Court Record Details
Federal filings show the parents who sued represented nine children and named 10 unidentified agents of the state Department of Children, Youth and Families as defendants alongside Woods. Judges in the Western District signed off on the appointment of a settlement guardian ad litem in September 2025 to evaluate any proposed agreement for the minors’ best interests, a step noted in the public record.
Those procedural entries, along with the order appointing the SGAL, are available in the federal docket. Documents on Justia outline how the court monitored the settlement process before the case was finally closed.
Regulatory Status and Reaction
State records show that Woods’ Washington medical license expired on March 17, 2026, a timing detail that surfaced alongside news of the settlement.

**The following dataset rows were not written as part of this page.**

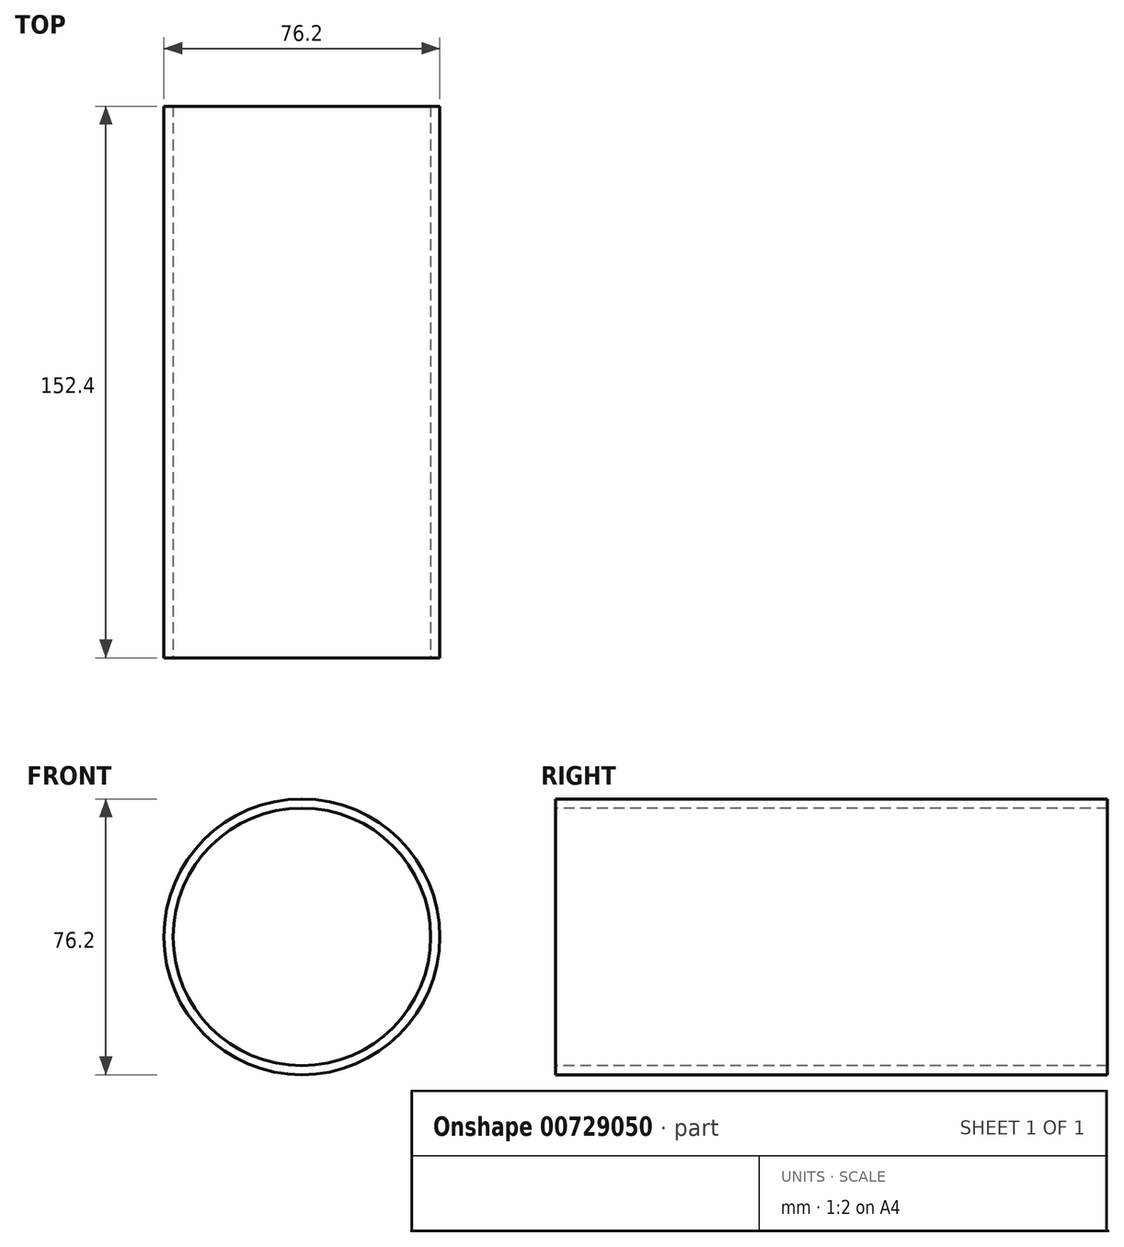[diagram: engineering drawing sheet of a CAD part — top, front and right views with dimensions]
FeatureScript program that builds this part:
annotation { "Feature Type Name" : "Feature", "Feature Type Description" : "" }
export const myFeature = defineFeature(function(context is Context, id is Id, definition is map)
    precondition{}
    {
        {
            var Q0;
            Q0=qCreatedBy(makeId("Front.planeOp"),FACE);
            var sketch = newSketch(context, id + "F0", { "sketchPlane" : qUnion([Q0])});
            skCircle(sketch, "E0", {"center": v(0, 0) * mm, "radius": 38.1 * mm});
            skSolve(sketch);
        }
        {
            var Q0;
            Q0 = qSketchRegion(id + "F0", true);
            extrude(context, id + "F1", {"entities" : qUnion([Q0]), "depth" : 152.4 * mm, "offsetDistance" : 25.4 * mm});
        }
        {
            var Q0;
            Q0=makeQuery(id+"F1.opExtrude","CAP_FACE",FACE,{"disambiguationData":[OSD([sQuery(id+"F0.wireOp",EDGE,"E0")])],"isStart":false});
            var sketch = newSketch(context, id + "F2", { "sketchPlane" : qUnion([Q0])});
            skCircle(sketch, "E1", {"center": v(0, 0) * mm, "radius": 35.56 * mm});
            skSolve(sketch);
        }
        {
            var Q0;
            Q0 = qSketchRegion(id + "F2", true);
            extrude(context, id + "F3", {"entities" : qUnion([Q0]), "operationType" : NewBodyOperationType.REMOVE, "endBound" : BoundingType.THROUGH_ALL, "oppositeDirection" : true, "depth" : 25.4 * mm, "offsetDistance" : 25.4 * mm});
        }
    });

Attorneys for the parents said the agreement offered long-awaited closure for affected families and noted that many parents have since been reunited with their children.
Woods, for her part, has denied that she intentionally or recklessly did anything wrong and told the court she did not receive extra compensation for serving as an expert witness. The News Tribune reported on both the credential status and responses from attorneys on each side of the case.
What’s Next for Families and Policy
Even with the federal case resolved, advocates and defense lawyers say big questions remain about how Washington screens medical experts whose words can separate parents from their kids. Some local officials are still pushing for stricter, clearer standards for vetting those witnesses.
A related state case involving similar issues is still moving forward in Pierce County Superior Court, keeping the legal and policy battles very much alive. Ongoing coverage in The Seattle Times has helped keep pressure on hospitals and state agencies to revisit how child-abuse evaluations are handled across the region.